Student power: Colleges are going green

November 15, 2005

Western Washington University senior Molly Ayre-Svingen recalls being shocked.

Standing in a classroom, she and other members of a group called Students for Renewable Energy asked fellow students in 2003 how much they would be willing to pay a quarter to ensure that their campus consumed only renewable energy. The questioning started at $1 and rose to $20.

"A huge number of hands were still up after 20 bucks," Ayre-Svingen said.

Just two years after that classroom revelation, and backed by a student body vote, the university has become one of the nation's earliest major adopters of purely green power. The Bellingham school also finds itself at the forefront of a rising campus movement across the state and the nation.

Soon after eco-conscious Western students voted to tax themselves to make their school the 22nd largest green-power purchaser in the nation, students at The Evergreen State College in Olympia took similar action. School initiatives like these are now under way across the Northwest -- a movement that has implications not only for campus politics, but also for the energy industry.

"We see a trend in university purchases across the country," said Rob Harmon, vice president for renewable energy programs at the Seattle office of Bonneville Environmental Foundation, which markets green power to public utilities.

# [Prompt A]
In the article on colleges going green, what was the range of the amounts students were asked about in the 2003 questioning?
# [Prompt B]
Reproduce the green-colleges article from the words "Soon after eco-conscious" through the words "to public utilities.", with "Tacoma" in place of "Olympia".

# [Excerpted records]
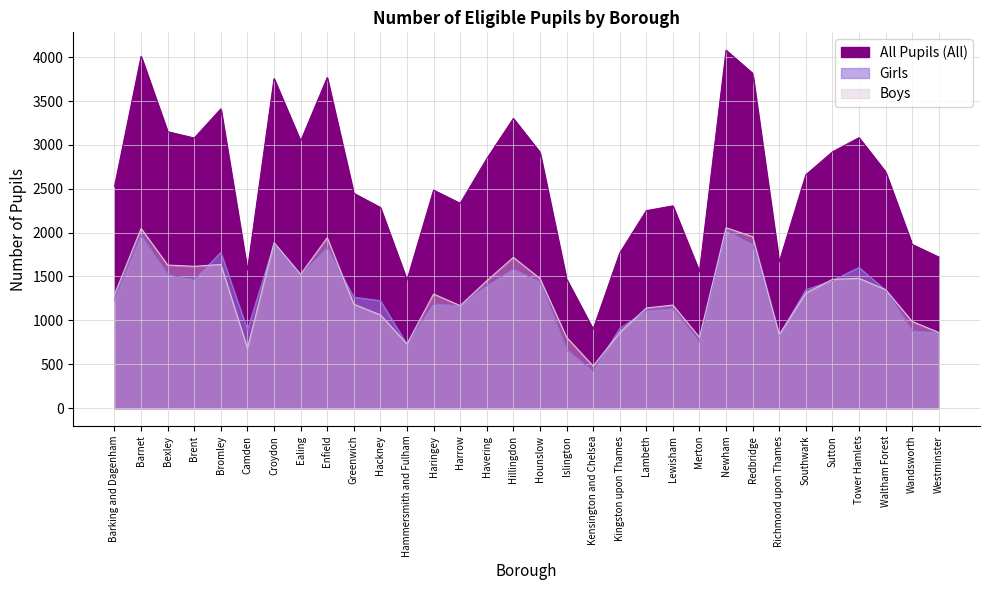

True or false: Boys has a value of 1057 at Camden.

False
==
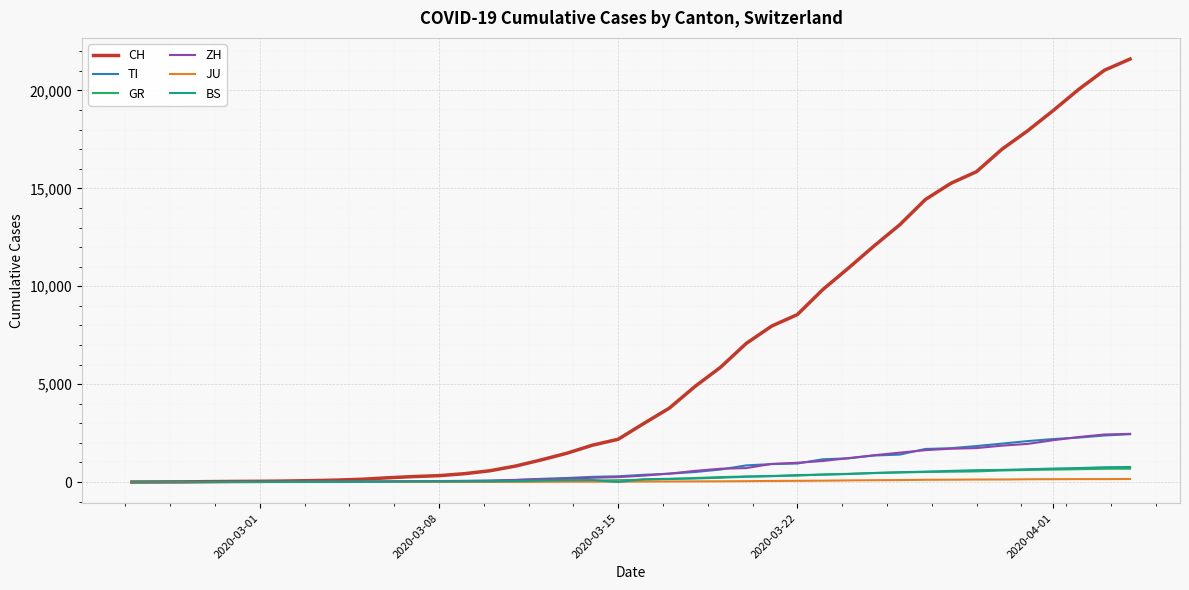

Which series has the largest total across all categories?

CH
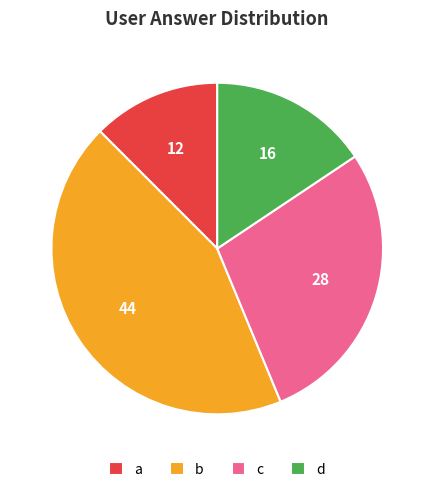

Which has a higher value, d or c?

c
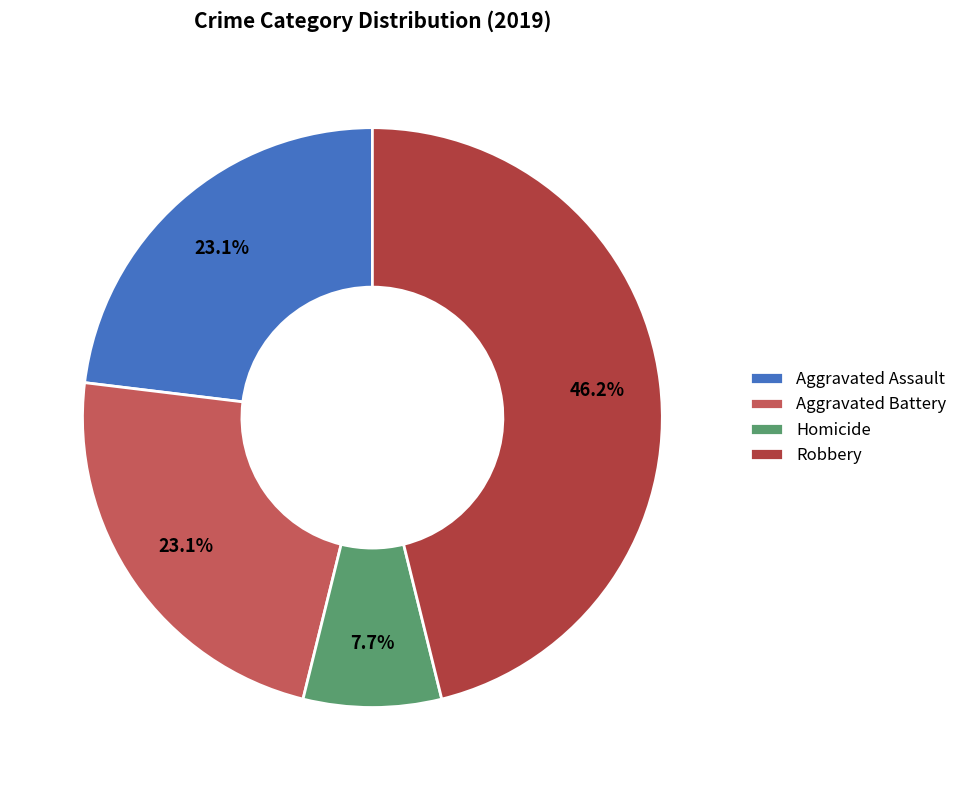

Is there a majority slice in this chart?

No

# [Task output A]
It started at $1 and rose to $20.

# [Task output B]
Soon after eco-conscious Western students voted to tax themselves to make their school the 22nd largest green-power purchaser in the nation, students at The Evergreen State College in Tacoma took similar action. School initiatives like these are now under way across the Northwest -- a movement that has implications not only for campus politics, but also for the energy industry.

"We see a trend in university purchases across the country," said Rob Harmon, vice president for renewable energy programs at the Seattle office of Bonneville Environmental Foundation, which markets green power to public utilities.